OFFSTAGE: Why Jason Aldean Should Cover David Allan Coe at Wrigley Field
(CMT Offstage keeps a 24/7 watch on everything that's happening with country music artists behind the scenes and out of the spotlight.)
Standing out in Wrigley Field's right field Thursday (Oct. 18), talking to Jason Aldean about his show slated there for next summer, I was kind of lost in the moment. I mean, that is legendary ground. And it was an honor to be standing close enough to the ivy-covered outfield wall to touch it. There is just so much about Chicago's Wrigley Field that makes it epic. Those walls, for example, covered still in the ivy planted in 1937. The hand-turned scoreboard that overlooks center field. And the lights that went up, reluctantly, in 1988.

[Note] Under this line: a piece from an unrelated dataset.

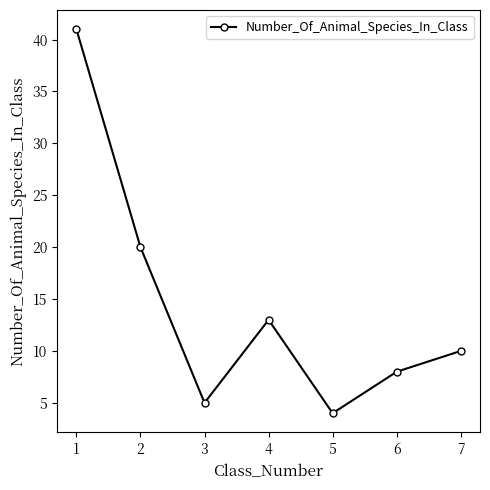

How many values are below 10?

3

But this is the Wrigley Field story I love the most: Singer-songwriter Steve Goodman's ashes were scattered there in 1988. He died in 1984 of leukemia at age 36. Goodman wrote and recorded "City of New Orleans" (recorded by Arlo Guthrie, Willie Nelson and John Denver, among others). But Goodman's other major country hit was the 1975 David Allan Coe smash "You Never Even Called Me By My Name."
The song is covered so often at country shows that I know plenty of fans who think it's called "You Don't Have to Call Me Darlin', Darlin'." Or even "The Perfect Country and Western Song," because of the part in it when Coe talks about how he had to go back to Goodman for more lyrics to make it right, which is when he added the famous verse about being drunk the day his mom got out of prison.
I've never heard Aldean cover this Goodman song. But if there was ever a day for him to do so, July 20 would be it. Because he could sing it from the field where the songwriter is at peace, with 40,000 enthusiastic background singers, making it quite literally, the perfect country and western song.